Work request:
Once you find the line with "Answering this question" in the data that follows, repeat it and every line after it exactly, through the line with "How does the".

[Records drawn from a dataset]
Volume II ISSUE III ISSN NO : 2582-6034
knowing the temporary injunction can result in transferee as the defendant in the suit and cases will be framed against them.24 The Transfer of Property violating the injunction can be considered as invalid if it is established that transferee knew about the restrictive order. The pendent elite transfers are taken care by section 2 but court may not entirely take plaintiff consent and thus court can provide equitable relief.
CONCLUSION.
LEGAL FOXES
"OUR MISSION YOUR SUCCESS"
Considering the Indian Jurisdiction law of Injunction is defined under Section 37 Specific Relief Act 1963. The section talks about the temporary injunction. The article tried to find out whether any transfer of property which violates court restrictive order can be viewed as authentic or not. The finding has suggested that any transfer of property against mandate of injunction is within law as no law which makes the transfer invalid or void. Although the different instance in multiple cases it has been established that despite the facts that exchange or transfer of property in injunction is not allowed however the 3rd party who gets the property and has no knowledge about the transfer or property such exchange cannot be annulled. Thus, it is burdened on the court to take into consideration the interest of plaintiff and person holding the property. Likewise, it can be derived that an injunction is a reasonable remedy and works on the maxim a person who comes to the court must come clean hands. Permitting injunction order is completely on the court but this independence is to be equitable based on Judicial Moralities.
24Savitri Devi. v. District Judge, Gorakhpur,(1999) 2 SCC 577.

==

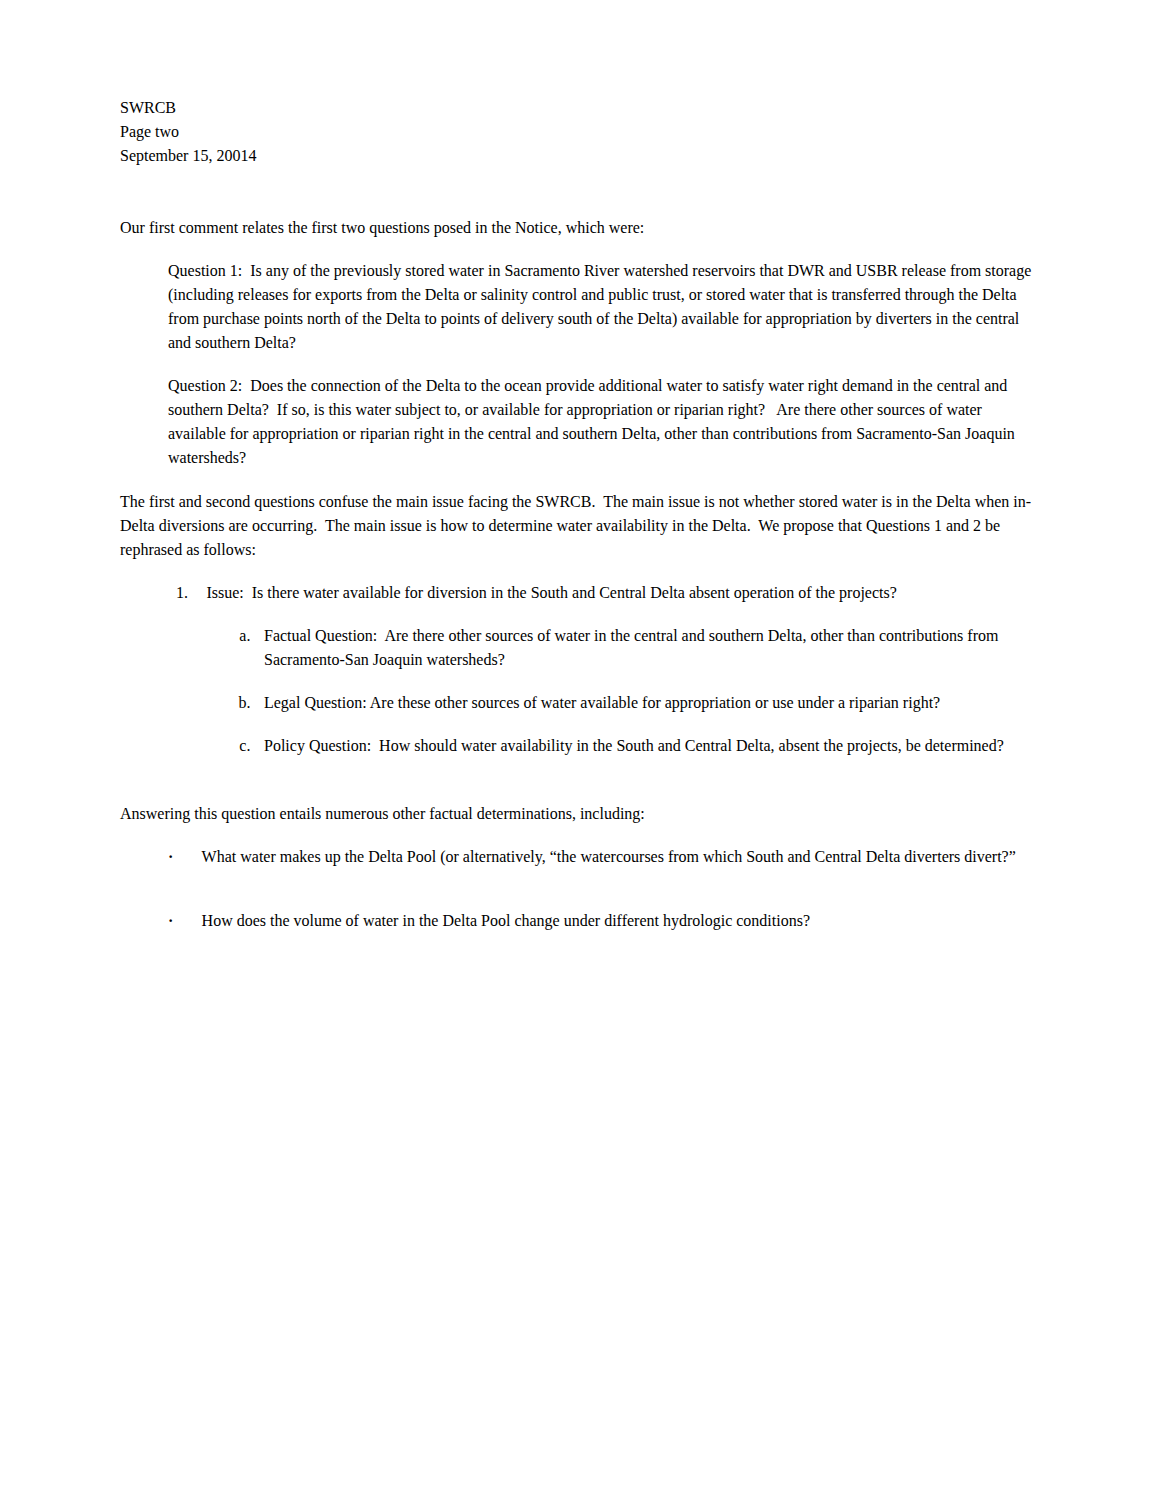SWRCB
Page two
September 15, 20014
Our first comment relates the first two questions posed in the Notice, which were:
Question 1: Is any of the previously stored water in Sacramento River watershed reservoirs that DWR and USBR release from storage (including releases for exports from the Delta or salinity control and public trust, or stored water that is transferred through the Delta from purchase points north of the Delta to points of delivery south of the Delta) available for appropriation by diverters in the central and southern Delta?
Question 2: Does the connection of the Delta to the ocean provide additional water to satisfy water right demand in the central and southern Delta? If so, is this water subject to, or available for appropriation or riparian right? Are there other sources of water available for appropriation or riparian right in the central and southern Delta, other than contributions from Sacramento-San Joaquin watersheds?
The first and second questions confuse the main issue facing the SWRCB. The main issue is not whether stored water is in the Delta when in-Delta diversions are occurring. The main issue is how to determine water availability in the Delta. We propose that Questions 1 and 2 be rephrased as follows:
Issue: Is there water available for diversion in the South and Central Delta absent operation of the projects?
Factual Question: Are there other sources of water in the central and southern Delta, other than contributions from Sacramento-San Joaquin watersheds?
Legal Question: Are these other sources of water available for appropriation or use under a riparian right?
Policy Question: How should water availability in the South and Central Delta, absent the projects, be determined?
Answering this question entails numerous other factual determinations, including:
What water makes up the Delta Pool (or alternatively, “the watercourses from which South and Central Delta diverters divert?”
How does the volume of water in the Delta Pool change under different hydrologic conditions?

Exercise answer:
Answering this question entails numerous other factual determinations, including:
What water makes up the Delta Pool (or alternatively, “the watercourses from which South and Central Delta diverters divert?”
How does the volume of water in the Delta Pool change under different hydrologic conditions?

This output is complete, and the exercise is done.